┌──

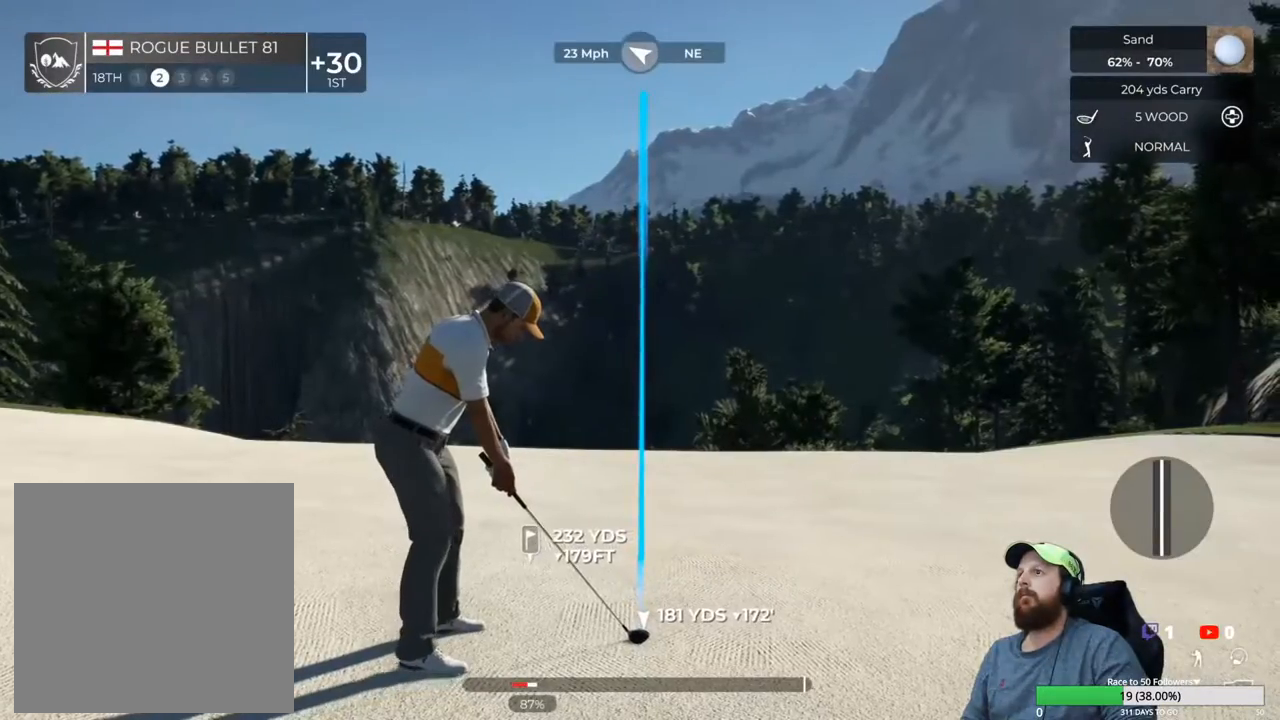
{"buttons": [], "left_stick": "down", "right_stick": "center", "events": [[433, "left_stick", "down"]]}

└──
┌──

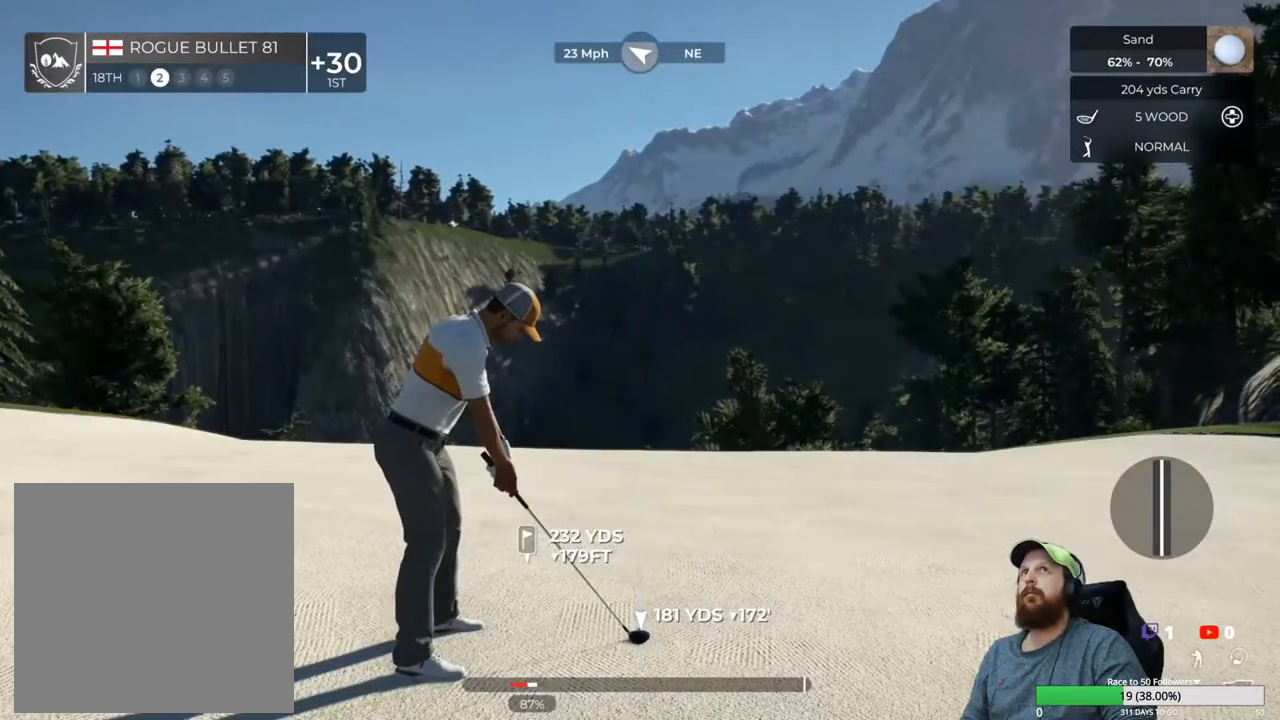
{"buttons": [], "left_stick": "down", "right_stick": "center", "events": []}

└──
┌──

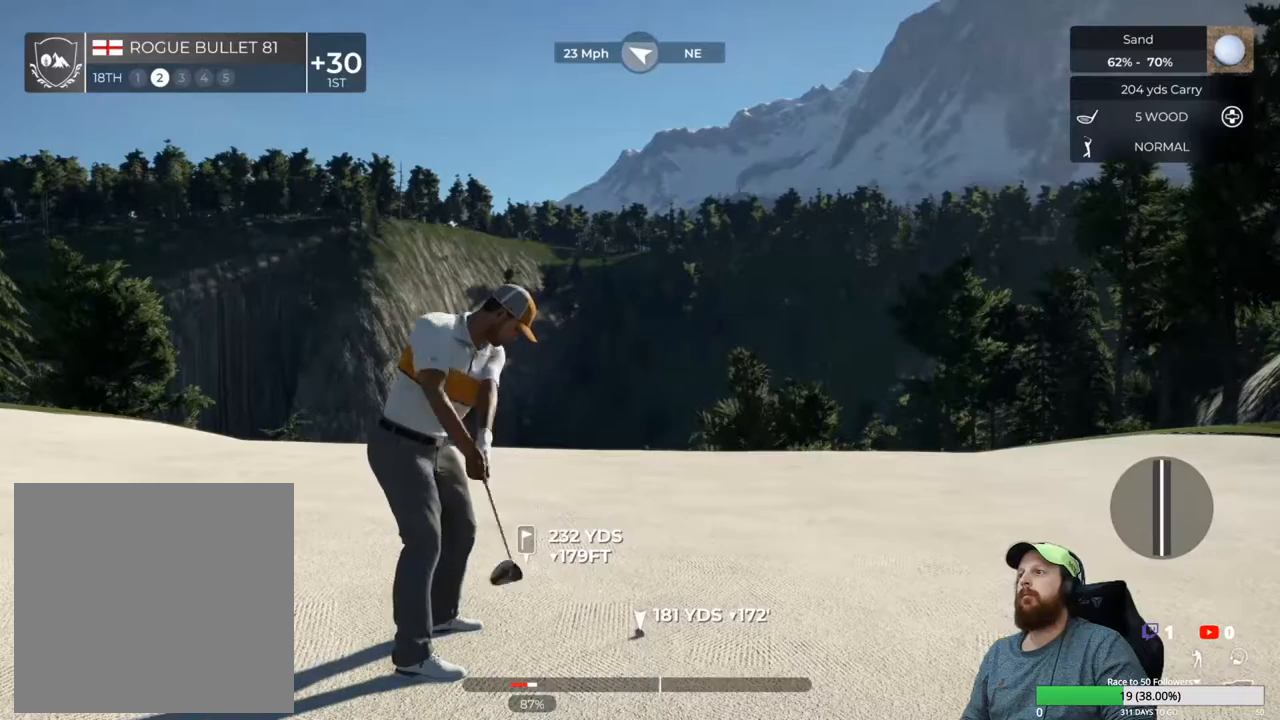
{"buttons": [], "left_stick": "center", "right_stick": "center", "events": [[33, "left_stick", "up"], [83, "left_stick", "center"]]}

└──

Action item – Lines with the word "down" in them: report all of these from the listing above.

Answer to this problem –
{"buttons": [], "left_stick": "down", "right_stick": "center", "events": [[433, "left_stick", "down"]]}
{"buttons": [], "left_stick": "down", "right_stick": "center", "events": []}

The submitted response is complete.